Sony Reinforces Next-Gen Customization
According to Michael Denny, vice president of Sony Computer Entertainment Worldwide Studio Europe, "next-generation games will need to provide a variety of add-on options and keep on developing after their release to survive." Denny, speaking at the London Games Summit yesterday, attempted to reinforce the company's position that customization is the key to success.
Sony wants developers to recognize the need for post-release consumer options, because they believe gamers want the chance to personalize, customize, and download game content. "We face more than just a console generation transition," Denny said. "An 18-year-old today has never known a world without broadband, mobile phones, or MP3s."
Citing the existence and popularity of websites like MySpace and YouTube, Denny believes the next generation ushers in more than just prettier games. Due to the explosion of online communities in the past five or six years, this has a drastic impact on how people interact, and can additionally impact the success (or failure) of future games."Today's games are competing for time share even more than cash," Denny noted. "Consumers today have more choice, they have more and better things, and they have louder voices. And the future consumer will have an infinite menu."
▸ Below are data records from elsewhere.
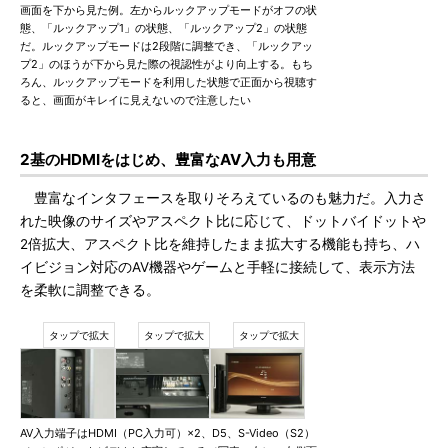
画面を下から見た例。左からルックアップモードがオフの状
態、「ルックアップ1」の状態、「ルックアップ2」の状態
だ。ルックアップモードは2段階に調整でき、「ルックアッ
プ2」のほうが下から見た際の視認性がより向上する。もち
ろん、ルックアップモードを利用した状態で正面から視聴す
ると、画面がキレイに見えないので注意したい
2基のHDMIをはじめ、豊富なAV入力も用意
豊富なインタフェースを取りそろえているのも魅力だ。入力さ
れた映像のサイズやアスペクト比に応じて、ドットバイドットや
2倍拡大、アスペクト比を維持したまま拡大する機能も持ち、ハ
イビジョン対応のAV機器やゲームと手軽に接続して、表示方法
を柔軟に調整できる。
AV入力端子はHDMI（PC入力可）×2、D5、S-Video（S2）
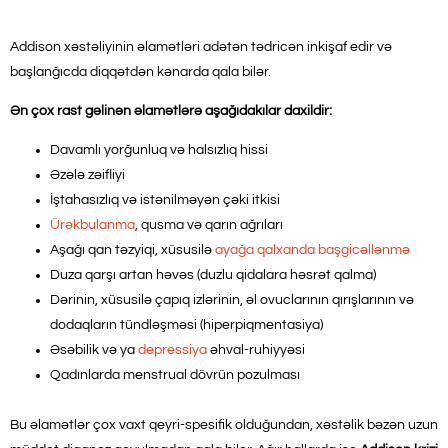
Addison xəstəliyinin əlamətləri adətən tədricən inkişaf edir və
başlanğıcda diqqətdən kənarda qala bilər.
Ən çox rast gəlinən əlamətlərə aşağıdakılar daxildir:
Davamlı yorğunluq və halsızlıq hissi
Əzələ zəifliyi
İştahasızlıq və istənilməyən çəki itkisi
Ürəkbulanma
, qusma və qarın ağrıları
Aşağı qan təzyiqi, xüsusilə
ayağa qalxanda başgicəllənmə
Duza qarşı artan həvəs (duzlu qidalara həsrət qalma)
Dərinin, xüsusilə çapıq izlərinin, əl ovuclarının qırışlarının və
dodaqların tündləşməsi (hiperpiqmentasiya)
Əsəbilik və ya
depressiya
əhval-ruhiyyəsi
Qadınlarda menstrual dövrün pozulması
Bu əlamətlər çox vaxt qeyri-spesifik olduğundan, xəstəlik bəzən uzun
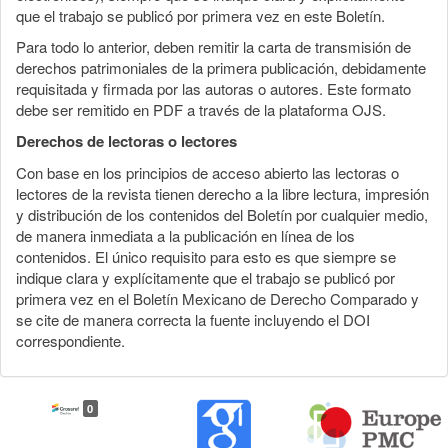
que el trabajo se publicó por primera vez en este Boletín.
Para todo lo anterior, deben remitir la carta de transmisión de
derechos patrimoniales de la primera publicación, debidamente
requisitada y firmada por las autoras o autores. Este formato
debe ser remitido en PDF a través de la plataforma OJS.
Derechos de lectoras o lectores
Con base en los principios de acceso abierto las lectoras o
lectores de la revista tienen derecho a la libre lectura, impresión
y distribución de los contenidos del Boletín por cualquier medio,
de manera inmediata a la publicación en línea de los
contenidos. El único requisito para esto es que siempre se
indique clara y explícitamente que el trabajo se publicó por
primera vez en el Boletín Mexicano de Derecho Comparado y
se cite de manera correcta la fuente incluyendo el DOI
correspondiente.
0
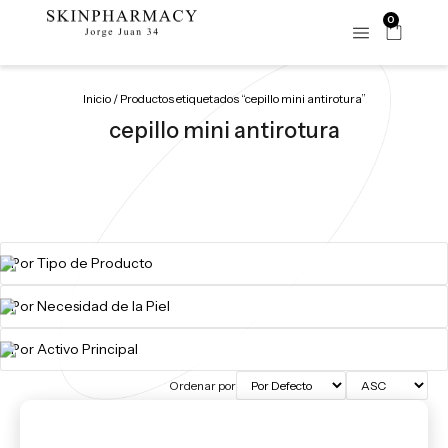
0
Inicio
/ Productos etiquetados “cepillo mini antirotura”
cepillo mini antirotura
Ordenar por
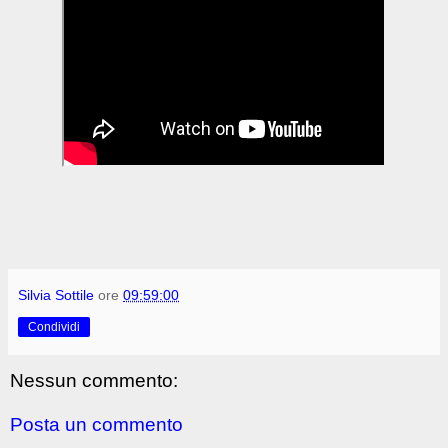
Silvia Sottile
ore
09:59:00
Condividi
Nessun commento:
Posta un commento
From network connectivity to downloadable custom content to simple onlilne multiplayer, Sony wants developers to give the gamer one thing above all: options. Granted, when creating a top-quality game, the add-ons shouldn't be the highest priority, but ignoring the customization aspect could be fatal.
"Today's gamer wants to customise their games to fit their own personality and style and [wants] games to be more interactive than ever before," Denny said. "Today millions of ordinary people have the tools and the role models to become amateur producers. It is the desire to participate and create that becomes the enduring entertainment experience itself."
In conclusion, Denny said the best way for Sony to achieve their goals is to sustain interest in those big-budget titles. Timing will be important for all those extras as well as the content itself; gamers want new levels, characters, and other goodies not long after the release of the original game. And furthermore, Denny expects player interaction to be taken to the next level.
"Imagine a physical gameworld where the player can place and design new objects to help create new and emerging gameplay," Denny mused. "Imagine not just personalizing the look of the game, but personalizing the content in such a way that makes the gameplay more relevant to a particular player or group of players."